------ PROVIDED RECORDS

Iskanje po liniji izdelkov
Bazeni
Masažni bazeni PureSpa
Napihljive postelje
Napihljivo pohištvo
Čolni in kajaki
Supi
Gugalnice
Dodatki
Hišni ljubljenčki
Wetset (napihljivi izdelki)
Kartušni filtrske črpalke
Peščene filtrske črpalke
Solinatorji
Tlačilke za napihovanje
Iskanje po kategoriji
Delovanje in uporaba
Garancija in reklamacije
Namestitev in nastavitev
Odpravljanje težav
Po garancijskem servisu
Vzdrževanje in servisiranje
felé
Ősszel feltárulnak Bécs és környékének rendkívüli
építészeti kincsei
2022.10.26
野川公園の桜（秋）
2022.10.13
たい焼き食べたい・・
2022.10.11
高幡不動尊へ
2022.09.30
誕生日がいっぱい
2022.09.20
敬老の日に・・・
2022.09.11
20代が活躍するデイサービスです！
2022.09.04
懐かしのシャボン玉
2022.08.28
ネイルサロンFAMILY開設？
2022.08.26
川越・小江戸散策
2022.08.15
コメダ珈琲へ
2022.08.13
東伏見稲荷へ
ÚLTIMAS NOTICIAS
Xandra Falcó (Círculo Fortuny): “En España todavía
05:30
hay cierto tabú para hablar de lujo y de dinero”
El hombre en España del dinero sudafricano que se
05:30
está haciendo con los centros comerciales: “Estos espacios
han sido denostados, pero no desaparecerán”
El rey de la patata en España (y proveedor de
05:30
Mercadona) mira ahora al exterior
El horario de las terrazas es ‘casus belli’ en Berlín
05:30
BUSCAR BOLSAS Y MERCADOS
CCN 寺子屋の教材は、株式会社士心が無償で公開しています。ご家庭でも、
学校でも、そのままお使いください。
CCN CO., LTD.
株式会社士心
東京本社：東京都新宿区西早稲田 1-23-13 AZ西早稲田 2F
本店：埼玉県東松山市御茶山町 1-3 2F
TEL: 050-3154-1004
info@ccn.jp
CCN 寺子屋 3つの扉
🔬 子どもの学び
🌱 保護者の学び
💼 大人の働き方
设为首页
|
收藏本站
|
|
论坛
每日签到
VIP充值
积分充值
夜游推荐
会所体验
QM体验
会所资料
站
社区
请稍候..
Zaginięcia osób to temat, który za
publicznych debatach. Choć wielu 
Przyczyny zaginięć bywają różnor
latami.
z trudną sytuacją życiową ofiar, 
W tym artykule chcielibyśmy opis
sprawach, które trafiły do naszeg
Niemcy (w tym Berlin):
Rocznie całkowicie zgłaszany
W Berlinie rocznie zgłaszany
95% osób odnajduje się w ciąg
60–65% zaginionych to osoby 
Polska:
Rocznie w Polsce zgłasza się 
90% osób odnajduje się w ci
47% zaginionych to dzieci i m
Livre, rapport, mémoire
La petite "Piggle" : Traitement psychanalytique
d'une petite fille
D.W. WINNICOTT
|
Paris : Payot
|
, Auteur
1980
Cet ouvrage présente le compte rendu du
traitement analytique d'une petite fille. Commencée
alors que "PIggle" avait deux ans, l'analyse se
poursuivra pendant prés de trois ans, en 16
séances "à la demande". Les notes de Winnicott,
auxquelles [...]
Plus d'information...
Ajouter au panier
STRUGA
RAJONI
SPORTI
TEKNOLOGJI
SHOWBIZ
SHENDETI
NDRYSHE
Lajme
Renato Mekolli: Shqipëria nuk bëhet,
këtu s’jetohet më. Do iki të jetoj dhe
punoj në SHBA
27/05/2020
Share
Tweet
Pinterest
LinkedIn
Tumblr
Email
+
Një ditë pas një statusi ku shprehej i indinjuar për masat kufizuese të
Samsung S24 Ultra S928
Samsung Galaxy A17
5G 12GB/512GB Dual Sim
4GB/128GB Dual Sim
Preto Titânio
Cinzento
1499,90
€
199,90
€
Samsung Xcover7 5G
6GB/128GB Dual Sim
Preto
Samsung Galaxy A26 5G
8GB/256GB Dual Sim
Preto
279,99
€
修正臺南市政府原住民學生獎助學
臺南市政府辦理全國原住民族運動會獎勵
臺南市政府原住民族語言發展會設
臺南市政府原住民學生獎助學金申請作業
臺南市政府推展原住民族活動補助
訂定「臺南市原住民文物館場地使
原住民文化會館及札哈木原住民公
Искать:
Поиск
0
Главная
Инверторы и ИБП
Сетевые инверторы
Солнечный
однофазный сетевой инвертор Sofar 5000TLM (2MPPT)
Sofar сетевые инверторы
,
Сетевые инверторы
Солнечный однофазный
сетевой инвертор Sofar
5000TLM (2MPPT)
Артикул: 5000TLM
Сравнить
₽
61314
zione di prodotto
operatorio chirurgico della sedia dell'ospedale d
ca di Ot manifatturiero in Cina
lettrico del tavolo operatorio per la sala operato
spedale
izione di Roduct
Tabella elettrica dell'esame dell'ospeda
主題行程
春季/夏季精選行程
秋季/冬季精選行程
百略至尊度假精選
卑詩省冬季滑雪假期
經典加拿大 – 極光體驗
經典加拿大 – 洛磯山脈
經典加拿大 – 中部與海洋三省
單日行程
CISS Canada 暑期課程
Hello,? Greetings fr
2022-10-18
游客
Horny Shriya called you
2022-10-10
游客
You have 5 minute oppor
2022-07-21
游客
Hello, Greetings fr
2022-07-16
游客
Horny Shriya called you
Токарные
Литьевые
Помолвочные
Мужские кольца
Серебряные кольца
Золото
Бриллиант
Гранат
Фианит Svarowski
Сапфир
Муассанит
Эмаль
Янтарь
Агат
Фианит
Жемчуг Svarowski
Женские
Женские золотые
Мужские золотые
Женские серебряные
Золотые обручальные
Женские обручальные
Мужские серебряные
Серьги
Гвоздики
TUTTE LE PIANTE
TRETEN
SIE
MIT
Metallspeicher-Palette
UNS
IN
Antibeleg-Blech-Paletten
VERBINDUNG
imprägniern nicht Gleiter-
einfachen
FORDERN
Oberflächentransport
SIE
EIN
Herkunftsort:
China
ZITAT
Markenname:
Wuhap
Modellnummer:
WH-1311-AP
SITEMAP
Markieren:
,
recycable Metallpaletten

------------

Please give an exact copy of the entries above, from the line with "47% zaginionych to dzieci i m" down to the line with "ans, l'analyse se", inclusive, and nothing else.

- SOLUTION TO THIS TASK:
47% zaginionych to dzieci i m
Livre, rapport, mémoire
La petite "Piggle" : Traitement psychanalytique
d'une petite fille
D.W. WINNICOTT
|
Paris : Payot
|
, Auteur
1980
Cet ouvrage présente le compte rendu du
traitement analytique d'une petite fille. Commencée
alors que "PIggle" avait deux ans, l'analyse se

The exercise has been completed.